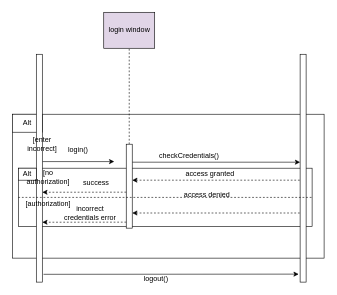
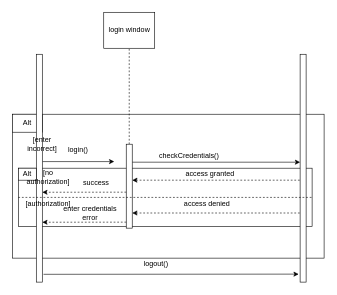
  <mxCell id="0" />
  <mxCell id="1" parent="0" />
  <mxCell id="2" value="" style="rounded=0;whiteSpace=wrap;html=1;" vertex="1" parent="1"><mxGeometry x="20" y="190" width="520" height="240" as="geometry" /></mxCell>
  <mxCell id="3" value="Alt" style="rounded=0;whiteSpace=wrap;html=1;" vertex="1" parent="1"><mxGeometry x="20" y="190" width="50" height="30" as="geometry" /></mxCell>
  <mxCell id="4" value="" style="endArrow=none;dashed=1;html=1;exitX=0.5;exitY=0;exitDx=0;exitDy=0;" edge="1" parent="1" source="14"><mxGeometry width="50" height="50" relative="1" as="geometry"><mxPoint x="300" y="270" as="sourcePoint" /><mxPoint x="215" y="80" as="targetPoint" /></mxGeometry></mxCell>
- <mxCell id="5" value="login window" style="rounded=0;whiteSpace=wrap;html=1;fillColor=#e1d5e7;" vertex="1" parent="1"><mxGeometry x="172.5" y="20" width="85" height="60" as="geometry" /></mxCell>
+ <mxCell id="5" value="login window" style="rounded=0;whiteSpace=wrap;html=1;" vertex="1" parent="1"><mxGeometry x="172.5" y="20" width="85" height="60" as="geometry" /></mxCell>
  <mxCell id="6" value="" style="endArrow=classic;html=1;exitX=1.044;exitY=0.471;exitDx=0;exitDy=0;exitPerimeter=0;" edge="1" parent="1" source="15"><mxGeometry width="50" height="50" relative="1" as="geometry"><mxPoint x="80" y="269" as="sourcePoint" /><mxPoint x="190" y="269" as="targetPoint" /></mxGeometry></mxCell>
  <mxCell id="7" value="login()" style="text;html=1;strokeColor=none;fillColor=none;align=center;verticalAlign=middle;whiteSpace=wrap;rounded=0;" vertex="1" parent="1"><mxGeometry x="110" y="240" width="40" height="20" as="geometry" /></mxCell>
  <mxCell id="8" value="" style="endArrow=classic;html=1;" edge="1" parent="1"><mxGeometry width="50" height="50" relative="1" as="geometry"><mxPoint x="220" y="270" as="sourcePoint" /><mxPoint x="500" y="270" as="targetPoint" /></mxGeometry></mxCell>
  <mxCell id="9" value="checkCredentials()" style="text;html=1;strokeColor=none;fillColor=none;align=center;verticalAlign=middle;whiteSpace=wrap;rounded=0;" vertex="1" parent="1"><mxGeometry x="295" y="250" width="40" height="20" as="geometry" /></mxCell>
  <mxCell id="10" value="" style="rounded=0;whiteSpace=wrap;html=1;" vertex="1" parent="1"><mxGeometry x="30" y="280" width="490" height="97.5" as="geometry" /></mxCell>
  <mxCell id="11" value="" style="rounded=0;whiteSpace=wrap;html=1;" vertex="1" parent="1"><mxGeometry x="500" y="90" width="10" height="380" as="geometry" /></mxCell>
  <mxCell id="12" value="access granted" style="text;html=1;strokeColor=none;fillColor=none;align=center;verticalAlign=middle;whiteSpace=wrap;rounded=0;" vertex="1" parent="1"><mxGeometry x="290" y="285" width="120" height="10" as="geometry" /></mxCell>
  <mxCell id="13" value="" style="endArrow=none;dashed=1;html=1;startArrow=classic;startFill=1;" edge="1" parent="1"><mxGeometry width="50" height="50" relative="1" as="geometry"><mxPoint x="220" y="300" as="sourcePoint" /><mxPoint x="500" y="300" as="targetPoint" /></mxGeometry></mxCell>
  <mxCell id="14" value="" style="rounded=0;whiteSpace=wrap;html=1;" vertex="1" parent="1"><mxGeometry x="210" y="240" width="10" height="140" as="geometry" /></mxCell>
  <mxCell id="15" value="" style="rounded=0;whiteSpace=wrap;html=1;" vertex="1" parent="1"><mxGeometry x="60" y="90" width="10" height="380" as="geometry" /></mxCell>
  <mxCell id="16" value="[enter incorrect]" style="text;html=1;strokeColor=none;fillColor=none;align=center;verticalAlign=middle;whiteSpace=wrap;rounded=0;" vertex="1" parent="1"><mxGeometry x="50" y="230" width="40" height="20" as="geometry" /></mxCell>
  <mxCell id="17" value="Alt" style="rounded=0;whiteSpace=wrap;html=1;" vertex="1" parent="1"><mxGeometry x="30" y="280" width="30" height="20" as="geometry" /></mxCell>
  <mxCell id="18" value="" style="endArrow=none;dashed=1;html=1;exitX=0;exitY=0.5;exitDx=0;exitDy=0;entryX=1;entryY=0.5;entryDx=0;entryDy=0;" edge="1" parent="1" source="10" target="10"><mxGeometry width="50" height="50" relative="1" as="geometry"><mxPoint x="270" y="360" as="sourcePoint" /><mxPoint x="320" y="310" as="targetPoint" /></mxGeometry></mxCell>
  <mxCell id="19" value="" style="endArrow=classic;html=1;dashed=1;" edge="1" parent="1"><mxGeometry width="50" height="50" relative="1" as="geometry"><mxPoint x="210" y="320" as="sourcePoint" /><mxPoint x="70" y="320.143" as="targetPoint" /></mxGeometry></mxCell>
  <mxCell id="20" value="success" style="text;html=1;strokeColor=none;fillColor=none;align=center;verticalAlign=middle;whiteSpace=wrap;rounded=0;" vertex="1" parent="1"><mxGeometry x="120" y="295" width="80" height="20" as="geometry" /></mxCell>
  <mxCell id="21" value="" style="endArrow=none;dashed=1;html=1;startArrow=classic;startFill=1;" edge="1" parent="1"><mxGeometry width="50" height="50" relative="1" as="geometry"><mxPoint x="220" y="354.76" as="sourcePoint" /><mxPoint x="500" y="354.76" as="targetPoint" /></mxGeometry></mxCell>
- <mxCell id="22" value="access denied" style="text;html=1;strokeColor=none;fillColor=none;align=center;verticalAlign=middle;whiteSpace=wrap;rounded=0;" vertex="1" parent="1"><mxGeometry x="305" y="315" width="80" height="20" as="geometry" /></mxCell>
+ <mxCell id="22" value="access denied" style="text;html=1;strokeColor=none;fillColor=none;align=center;verticalAlign=middle;whiteSpace=wrap;rounded=0;" vertex="1" parent="1"><mxGeometry x="305" y="330" width="80" height="20" as="geometry" /></mxCell>
  <mxCell id="23" value="" style="endArrow=classic;html=1;dashed=1;" edge="1" parent="1"><mxGeometry width="50" height="50" relative="1" as="geometry"><mxPoint x="210" y="370" as="sourcePoint" /><mxPoint x="70" y="370.143" as="targetPoint" /></mxGeometry></mxCell>
- <mxCell id="24" value="incorrect credentials error" style="text;html=1;strokeColor=none;fillColor=none;align=center;verticalAlign=middle;whiteSpace=wrap;rounded=0;" vertex="1" parent="1"><mxGeometry x="100" y="345" width="100" height="20" as="geometry" /></mxCell>
+ <mxCell id="24" value="enter credentials error" style="text;html=1;strokeColor=none;fillColor=none;align=center;verticalAlign=middle;whiteSpace=wrap;rounded=0;" vertex="1" parent="1"><mxGeometry x="100" y="345" width="100" height="20" as="geometry" /></mxCell>
  <mxCell id="25" value="[no authorization]" style="text;html=1;strokeColor=none;fillColor=none;align=center;verticalAlign=middle;whiteSpace=wrap;rounded=0;" vertex="1" parent="1"><mxGeometry x="60" y="285" width="40" height="20" as="geometry" /></mxCell>
  <mxCell id="26" value="[authorization]" style="text;html=1;strokeColor=none;fillColor=none;align=center;verticalAlign=middle;whiteSpace=wrap;rounded=0;" vertex="1" parent="1"><mxGeometry x="60" y="330" width="40" height="20" as="geometry" /></mxCell>
  <mxCell id="27" value="" style="endArrow=classic;html=1;entryX=-0.238;entryY=0.965;entryDx=0;entryDy=0;entryPerimeter=0;" edge="1" parent="1" target="11"><mxGeometry width="50" height="50" relative="1" as="geometry"><mxPoint x="72" y="457" as="sourcePoint" /><mxPoint x="490" y="458" as="targetPoint" /></mxGeometry></mxCell>
- <mxCell id="28" value="logout()" style="text;html=1;strokeColor=none;fillColor=none;align=center;verticalAlign=middle;whiteSpace=wrap;rounded=0;" vertex="1" parent="1"><mxGeometry x="240" y="455" width="40" height="20" as="geometry" /></mxCell>
+ <mxCell id="28" value="logout()" style="text;html=1;strokeColor=none;fillColor=none;align=center;verticalAlign=middle;whiteSpace=wrap;rounded=0;" vertex="1" parent="1"><mxGeometry x="240" y="430" width="40" height="20" as="geometry" /></mxCell>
■ ■ ■
JOB: Show each line of the entries above that contains the string "incorrect". Letter case matters when matching.

FINISHED ANSWER:
  <mxCell id="16" value="[enter incorrect]" style="text;html=1;strokeColor=none;fillColor=none;align=center;verticalAlign=middle;whiteSpace=wrap;rounded=0;" vertex="1" parent="1"><mxGeometry x="50" y="230" width="40" height="20" as="geometry" /></mxCell>
- <mxCell id="24" value="incorrect credentials error" style="text;html=1;strokeColor=none;fillColor=none;align=center;verticalAlign=middle;whiteSpace=wrap;rounded=0;" vertex="1" parent="1"><mxGeometry x="100" y="345" width="100" height="20" as="geometry" /></mxCell>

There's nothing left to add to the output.